Coming back to the question of what is the structure of our network, one can ask what is the generative process behind the network? Is the network random? or does it follow some underlying laws on how it is created. In the lecture we talked about the **Scale-Free Property**. Many real-world networks follow this property, which means that the degree distribution of the network follows a power-law distribution. This means that there are many nodes with low degree and a few nodes with very high degree.

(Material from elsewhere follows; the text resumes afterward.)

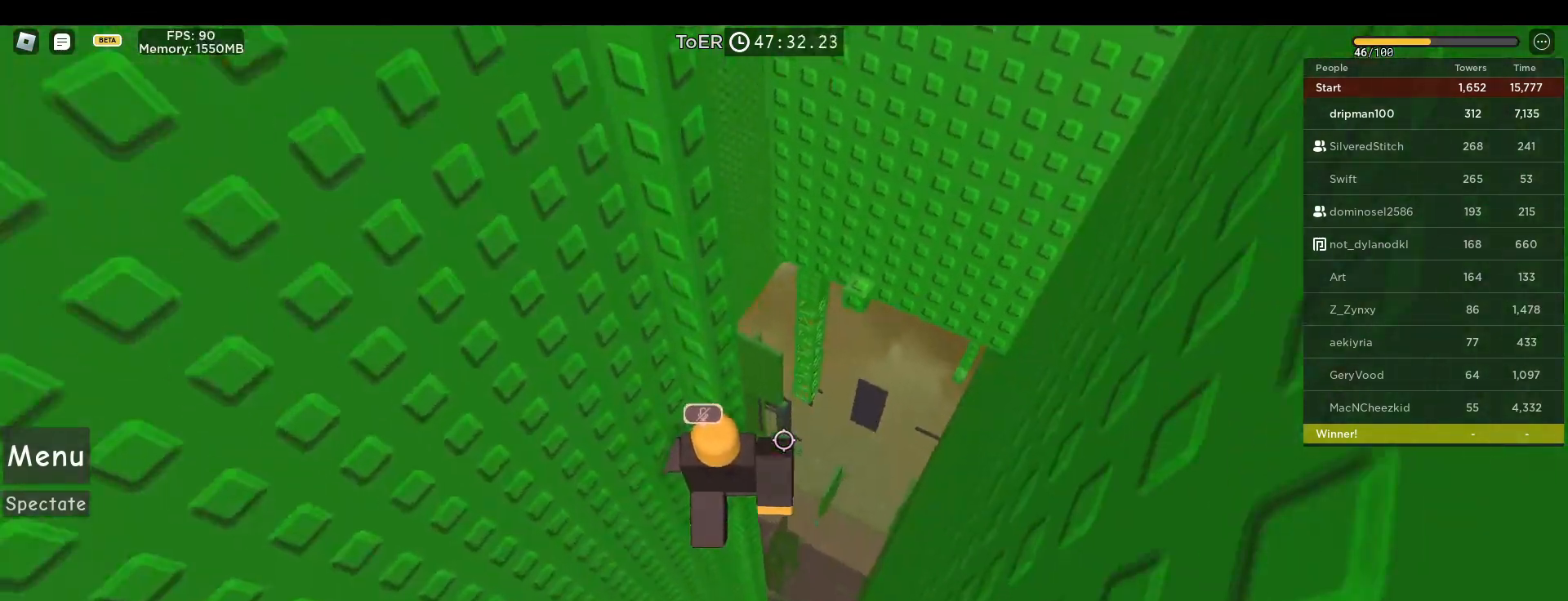
{"keys": [], "mouse": ["right"], "events": [[67, "a", "up"], [100, "w", "up"], [233, "a", "down"], [233, "w", "down"], [300, "w", "up"], [333, "a", "up"]]}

These nodes with a very high degree in the network are called **hubs**. One can think of Twitter as a social network where prominent accounts represent hubs, having many more edges to other nodes than the average user.

Our network is a real network. But does it follow the Scale-Free Property? Let's plot the degree distributions to find out! 

In [None]:
# Plot the degree distribution on a log-log scale
fig, ax = plt.subplots(figsize=(10, 5))

ax.loglog(range(len(degree_histogram_simple)), degree_histogram_simple, "o-")
ax.set_title("Log-Log Scale Degree Distribution of Simple Graph")

plt.show()

If a graph's degree distribution follows the scale-free property, on a log-log scale plot the data points should form approximately a straight line, indicating the presence of hubs. In our figure above this seems to be roughly be the case.  This does seem to suggest that the Prague Metro and Tram Network has a scale-free structure, with a few highly connected stops (hubs) and many stops with fewer connections. 

> **Task 5**
> Visualize the network.  Try to find a suitable layout to display the graph, e.g., circular layout, spring layout, etc. You can find more information on the different layouts in the documentation: https://networkx.org/documentation/stable/reference/drawing.html#module-networkx.drawing.layout

In [None]:
# Visualize the network using a suitable layout. Visualize both the multigraph and the simple graph.

def draw_layout(graph):
    fix, ax = plt.subplots(figsize=(10, 10))
    nx.draw(
        graph,
        pos=nx.spring_layout(graph),
        node_color="#932626",
        node_size= [size * 3 for size in degree_list(graph)],
        edge_color="#a0a0a0",
        width=1,
        alpha=0.5,
        ax=ax,
    )


draw_layout(PID)
draw_layout(PID_simple)

Doesn't look much like the Prague transit network, does it?  One should keep in mind to never fully trust a graph visualization, as it can lead to false impressions about the properties of the graph.  The geographic structure is lost and nodes are positioned according to some layout algorithm.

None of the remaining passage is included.